Everyone froze until we resembled a grotesque comedic tableau—Rhys with one arm around Camo’s neck and the other pressing a gun to his temple; Ava and Bridget wriggling out of their restraints, me ready to shoot my uncle point-blank in the chest.
“Alex.” Ivan let out a nervous chuckle. “My dear nephew, is this necessary? We are, after all, family.”
“No, we’re not. You murdered my family.” I cocked my gun, and he paled. “Ava, Bridget, leave the room.”
They didn’t move.
Camo hadn’t tied their legs, so they could scramble out of the room even though their hands were still bound.
“Think of all the good times we had together,” my uncle coaxed, his affable mask falling back into place. “When I took you to your first Krav Maga lesson, when we visited Kiev for your sixteenth birth—”
The shot rang out loud and clear over his pleas.
Ivan froze, his mouth hanging open in shock. A crimson stain bloomed across his chest.
“Unfortunately for you, I’m not someone who waxes poetic before I pull the trigger,” I said. I felt no hint of remorse for the man who’d raised me. He was a murderer and a liar. I was too, but I’d resigned myself to hell a long time ago. “You’ll die today, looking as ugly on the outside as you are on the inside.”
A second shot rang out. His body jerked. “That was for my mother. The first was for my father. This—” A third shot. “Is for Nina.

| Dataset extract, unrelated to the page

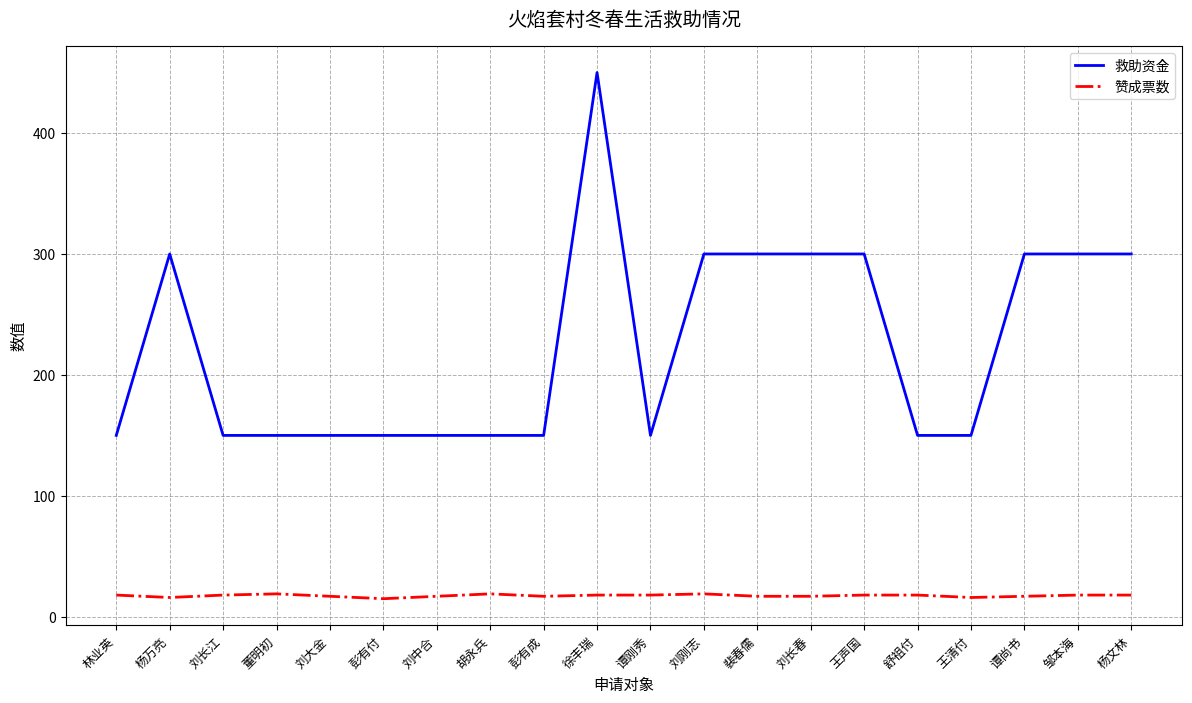

What position from the right is 谭刚秀?

10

For Ava. For Bridget. And this—” I cocked my gun for the last time. “Is for me.” I fired the bullet straight between his eyes.

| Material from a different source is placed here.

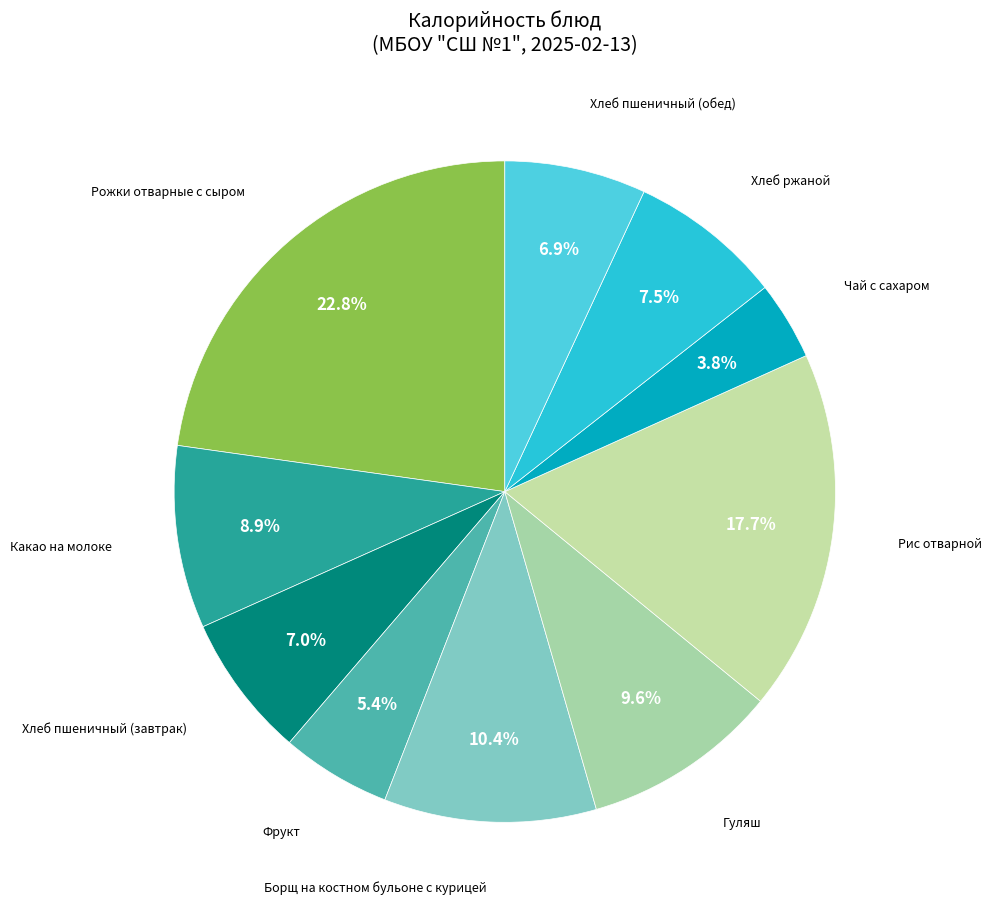

How many slices are in this pie chart?

10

My uncle was long dead by this point, his body riddled with holes and his feet steeped in a glistening pool of blood, but my words, like my bullets, weren’t for him. They were for me, my own fucked-up version of closure.

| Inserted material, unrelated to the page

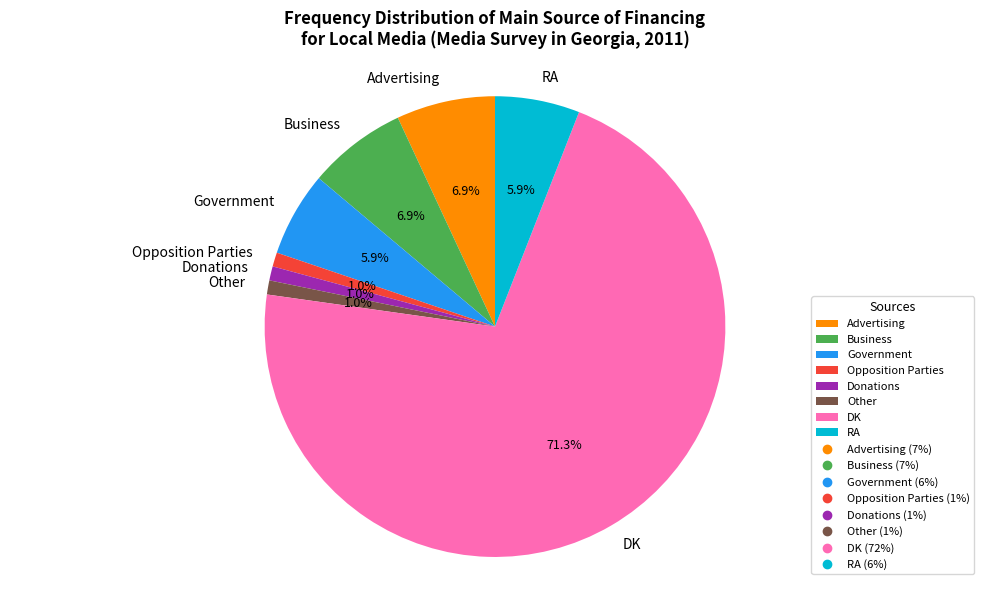

Which has a higher value, Business or Donations?

Business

I turned to Camo, whose complexion now resembled the color of chalk. Rhys still had him pinned to the ground.
I picked Camo’s gun up from the floor and examined it. “You can let him go,” I told Rhys. “He’s mine.”
To his credit, the bodyguard didn’t even blink. He’d maintained the same stoic expression from the moment he entered the room. I had a feeling the man wouldn’t blink an eye even if aliens in silver tutus poofed into existence before him and started dancing the Macarena.
“You sure?” He dug his gun harder into Camo’s temple.
“I’m sure. Your princess is waiting for you—” My mouth formed a half-smirk. “So let me take care of the trash.” I pointed my gun at Camo while holding the second weapon in my other hand.
Rhys pulled back, keeping his gun aimed at Camo but his gaze on me.
I could tell he wanted to fuck up Camo himself, but Bridget was his priority, and a bodyguard’s mandate was cover and evacuation, not combat.
The second he disappeared, I fired two shots into Camo’s kneecaps—not to kill, merely to hobble him while I went to work. I ignored his pained screams as I locked the door.
“You made a mistake today,” I said conversationally, kneeling next to him. Images of Ava’s bruises and terrified face flashed through my mind, and my expression hardened. “You touched what was mine—” I pulled a wicked-looking knife from my boot. Camo’s eyes popped in terror. “You hurt what was mine—” The smell of urine filled the air as he pissed himself. For such a tough-looking dude, he scared easily. My lips curled in distaste. “And now, it’s time to pay. Don’t worry.” I pulled his shirt up and dug the tip of the blade into his abdomen. “I’ll make it slow and sweet.”
If Ava and Bridget had already called the police—which I was sure they had—I only had precious minutes before they arrived. But with a few handy tools and creativity? One could make a minute feel like an eternity.
We didn’t pass the ten-second mark before Camo’s screams started again.